▶ _Description of the task_
Reproduce all the entries, matching the original word for word.

▶ _Supplied records_
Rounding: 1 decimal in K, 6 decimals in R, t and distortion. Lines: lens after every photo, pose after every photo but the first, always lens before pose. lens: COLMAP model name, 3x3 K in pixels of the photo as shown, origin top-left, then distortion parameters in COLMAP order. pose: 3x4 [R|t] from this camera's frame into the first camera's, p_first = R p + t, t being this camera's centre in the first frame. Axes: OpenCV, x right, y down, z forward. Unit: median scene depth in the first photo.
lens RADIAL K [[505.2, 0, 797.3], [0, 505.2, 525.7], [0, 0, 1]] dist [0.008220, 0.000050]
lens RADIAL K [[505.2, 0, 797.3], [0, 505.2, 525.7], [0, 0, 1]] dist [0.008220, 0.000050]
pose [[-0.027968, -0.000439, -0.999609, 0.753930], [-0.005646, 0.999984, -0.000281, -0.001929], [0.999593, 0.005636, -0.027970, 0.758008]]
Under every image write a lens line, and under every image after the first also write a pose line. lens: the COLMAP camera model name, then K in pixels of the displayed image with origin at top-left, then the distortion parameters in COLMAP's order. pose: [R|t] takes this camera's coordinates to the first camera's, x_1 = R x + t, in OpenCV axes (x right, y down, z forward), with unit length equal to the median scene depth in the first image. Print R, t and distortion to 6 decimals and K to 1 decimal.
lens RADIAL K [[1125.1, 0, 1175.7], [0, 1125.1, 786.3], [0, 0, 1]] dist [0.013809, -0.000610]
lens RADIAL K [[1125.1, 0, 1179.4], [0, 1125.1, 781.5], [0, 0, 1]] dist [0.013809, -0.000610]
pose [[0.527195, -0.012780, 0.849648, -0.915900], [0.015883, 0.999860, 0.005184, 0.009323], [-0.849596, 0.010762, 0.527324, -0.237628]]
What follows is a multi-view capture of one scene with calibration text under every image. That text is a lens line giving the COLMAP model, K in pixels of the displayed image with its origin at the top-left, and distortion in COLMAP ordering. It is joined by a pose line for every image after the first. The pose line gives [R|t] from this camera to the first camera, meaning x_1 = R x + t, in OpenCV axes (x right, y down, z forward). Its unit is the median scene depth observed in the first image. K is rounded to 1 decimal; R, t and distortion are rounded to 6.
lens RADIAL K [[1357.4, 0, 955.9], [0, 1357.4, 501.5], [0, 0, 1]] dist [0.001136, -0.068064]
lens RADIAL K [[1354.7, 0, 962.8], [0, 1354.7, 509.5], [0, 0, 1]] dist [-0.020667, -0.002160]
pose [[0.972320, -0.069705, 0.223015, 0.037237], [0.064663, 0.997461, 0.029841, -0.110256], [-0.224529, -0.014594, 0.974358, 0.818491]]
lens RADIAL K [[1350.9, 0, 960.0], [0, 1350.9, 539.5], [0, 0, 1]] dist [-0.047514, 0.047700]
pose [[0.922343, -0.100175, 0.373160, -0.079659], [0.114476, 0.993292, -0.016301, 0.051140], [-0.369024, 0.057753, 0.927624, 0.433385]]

▶ _Solution to this task_
Rounding: 1 decimal in K, 6 decimals in R, t and distortion. Lines: lens after every photo, pose after every photo but the first, always lens before pose. lens: COLMAP model name, 3x3 K in pixels of the photo as shown, origin top-left, then distortion parameters in COLMAP order. pose: 3x4 [R|t] from this camera's frame into the first camera's, p_first = R p + t, t being this camera's centre in the first frame. Axes: OpenCV, x right, y down, z forward. Unit: median scene depth in the first photo.
lens RADIAL K [[505.2, 0, 797.3], [0, 505.2, 525.7], [0, 0, 1]] dist [0.008220, 0.000050]
lens RADIAL K [[505.2, 0, 797.3], [0, 505.2, 525.7], [0, 0, 1]] dist [0.008220, 0.000050]
pose [[-0.027968, -0.000439, -0.999609, 0.753930], [-0.005646, 0.999984, -0.000281, -0.001929], [0.999593, 0.005636, -0.027970, 0.758008]]
Under every image write a lens line, and under every image after the first also write a pose line. lens: the COLMAP camera model name, then K in pixels of the displayed image with origin at top-left, then the distortion parameters in COLMAP's order. pose: [R|t] takes this camera's coordinates to the first camera's, x_1 = R x + t, in OpenCV axes (x right, y down, z forward), with unit length equal to the median scene depth in the first image. Print R, t and distortion to 6 decimals and K to 1 decimal.
lens RADIAL K [[1125.1, 0, 1175.7], [0, 1125.1, 786.3], [0, 0, 1]] dist [0.013809, -0.000610]
lens RADIAL K [[1125.1, 0, 1179.4], [0, 1125.1, 781.5], [0, 0, 1]] dist [0.013809, -0.000610]
pose [[0.527195, -0.012780, 0.849648, -0.915900], [0.015883, 0.999860, 0.005184, 0.009323], [-0.849596, 0.010762, 0.527324, -0.237628]]
What follows is a multi-view capture of one scene with calibration text under every image. That text is a lens line giving the COLMAP model, K in pixels of the displayed image with its origin at the top-left, and distortion in COLMAP ordering. It is joined by a pose line for every image after the first. The pose line gives [R|t] from this camera to the first camera, meaning x_1 = R x + t, in OpenCV axes (x right, y down, z forward). Its unit is the median scene depth observed in the first image. K is rounded to 1 decimal; R, t and distortion are rounded to 6.
lens RADIAL K [[1357.4, 0, 955.9], [0, 1357.4, 501.5], [0, 0, 1]] dist [0.001136, -0.068064]
lens RADIAL K [[1354.7, 0, 962.8], [0, 1354.7, 509.5], [0, 0, 1]] dist [-0.020667, -0.002160]
pose [[0.972320, -0.069705, 0.223015, 0.037237], [0.064663, 0.997461, 0.029841, -0.110256], [-0.224529, -0.014594, 0.974358, 0.818491]]
lens RADIAL K [[1350.9, 0, 960.0], [0, 1350.9, 539.5], [0, 0, 1]] dist [-0.047514, 0.047700]
pose [[0.922343, -0.100175, 0.373160, -0.079659], [0.114476, 0.993292, -0.016301, 0.051140], [-0.369024, 0.057753, 0.927624, 0.433385]]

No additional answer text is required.